Le chef du NPD, Jagmeet Singh, expose son quotidien au cours de la campagne, mais laisse aussi beaucoup de place à son entourage. Sur ses plateformes, nous retrouvons aussi plusieurs extraits d’entrevues qu’il a données durant les dernières semaines, ce qui permet de mettre de l’avant les propositions de son parti. Cette stratégie numérique permet de sélectionner les meilleurs moments des entrevues et de montrer l’aisance du chef à prendre position. De plus, le chef du NPD se montre au naturel et dans des contextes plus personnels, par exemple, dans sa vidéo « Get ready with me: On the Campaign Trail ». Cette approche lui permet de montrer son côté humain et drôle tout en restant un politicien engagé et professionnel.
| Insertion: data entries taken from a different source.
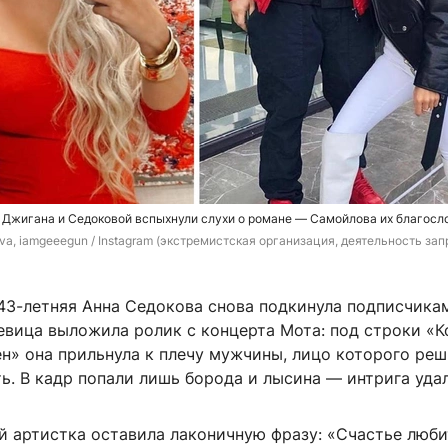
 Джигана и Седоковой вспыхнули слухи о романе — Самойлова их благосл
a, iamgeeegun / Instagram (экстремистская организация, деятельность зап
 43-летняя Анна Седокова снова подкинула подписчика
евица выложила ролик с концерта Мота: под строки «К
н» она прильнула к плечу мужчины, лицо которого реш
. В кадр попали лишь борода и лысина — интрига удал
й артистка оставила лаконичную фразу: «Счастье люби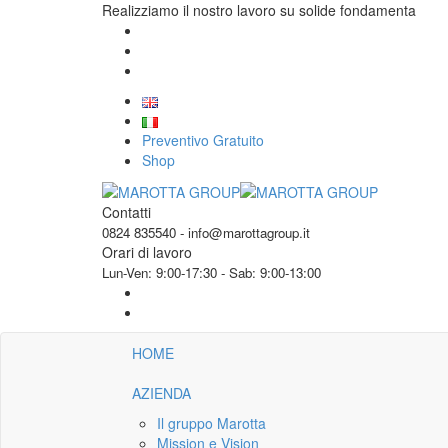
Realizziamo il nostro lavoro su solide fondamenta
Preventivo Gratuito
Shop
Contatti
0824 835540 - info@marottagroup.it
Orari di lavoro
Lun-Ven: 9:00-17:30 - Sab: 9:00-13:00
HOME
AZIENDA
Il gruppo Marotta
Mission e Vision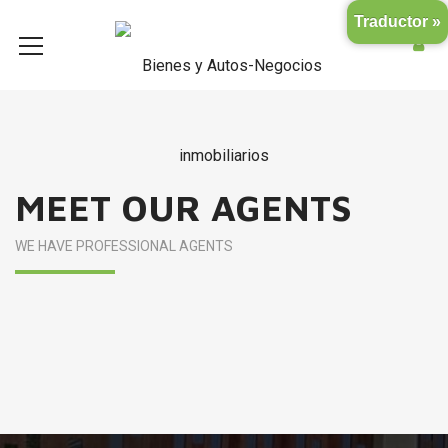
Traductor »
MEET OUR AGENTS
WE HAVE PROFESSIONAL AGENTS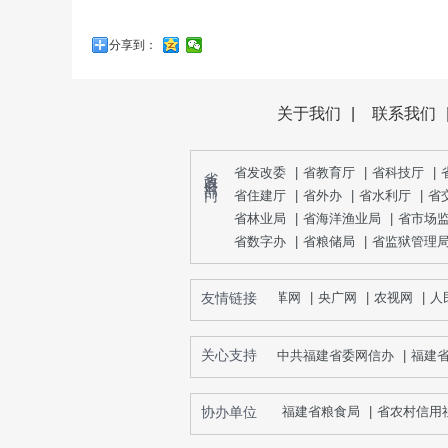
分享到：
关于我们
|
联系我们
省 政 府 部 门
省发改委
|
省教育厅
|
省科技厅
|
省住建厅
|
省外办
|
省水利厅
|
省
省林业局
|
省海洋渔业局
|
省市场
省数字办
|
省粮储局
|
省监狱管理
友情链接
中国改革网
|
央广网
|
农视网
|
人民
关心支持
中共福建省委网信办
|
福建
协办单位
福建省粮食局
|
省农村信用社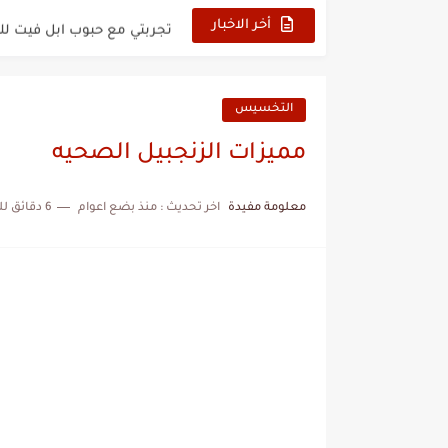
تجربتي مع حبوب ابل فيت 
أخر الاخبار
تجربتي مع المورينجا للتخ
تجربتي مع زيت الجوجوبا للش
التخسيس
تجربتي مع ماء البصل للشعر
مميزات الزنجبيل الصحيه
تجربتي مع البصل لإنبات ال
معلومة مفيدة
اخر تحديث :
منذ بضع اعوام
6 دقائق للقراءة
تجربتي مع مغلي البصل والث
تجربتي مع القهوة الخضراء
تجربتي مع القرنفل للتنحيف 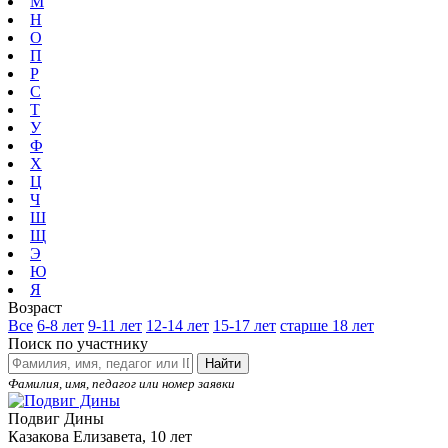
М
Н
О
П
Р
С
Т
У
Ф
Х
Ц
Ч
Ш
Щ
Э
Ю
Я
Возраст
Все
6-8 лет
9-11 лет
12-14 лет
15-17 лет
старше 18 лет
Поиск по участнику
Найти
Фамилия, имя, педагог или номер заявки
Подвиг Дины
Казакова Елизавета, 10 лет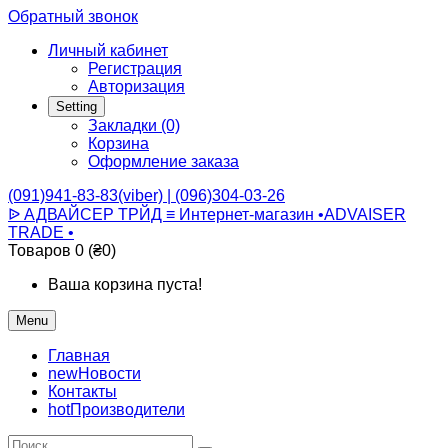
Обратный звонок
Личный кабинет
Регистрация
Авторизация
Setting
Закладки (0)
Корзина
Оформление заказа
(091)941-83-83(viber) | (096)304-03-26
ᐉ АДВАЙСЕР ТРЙД ≡ Интернет-магазин •ADVAISER
TRADE •
Товаров 0 (₴0)
Ваша корзина пуста!
Menu
Главная
new
Новости
Контакты
hot
Производители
Si la campagne de 2008 de Barack Obama est toujours considérée comme une classe de maître de l’usage du numérique, comment la performance des partis canadiens lors de l’élection 2025 sera-t-elle évaluée? Alors que nous avons de plus en plus de facilité à communiquer avec les différentes personnalités publiques, tels que les chefs de partis politiques à travers les médias sociaux, il est important de se questionner sur l’impact de cet accès et des différentes stratégies employées dans la séduction de l’électorat. Comment cet accès changera-t-il dans les années à venir?

Une chose est certaine, dans un monde de plus en plus connecté, alors que les points de contact avec l’électorat continuent de se multiplier, il y a fort à parier que la prochaine révolution communicationnelle en politique se passera dans la sphère numérique. Qui sait, nous verrons peut-être en 2029 des rassemblements dans le métavers!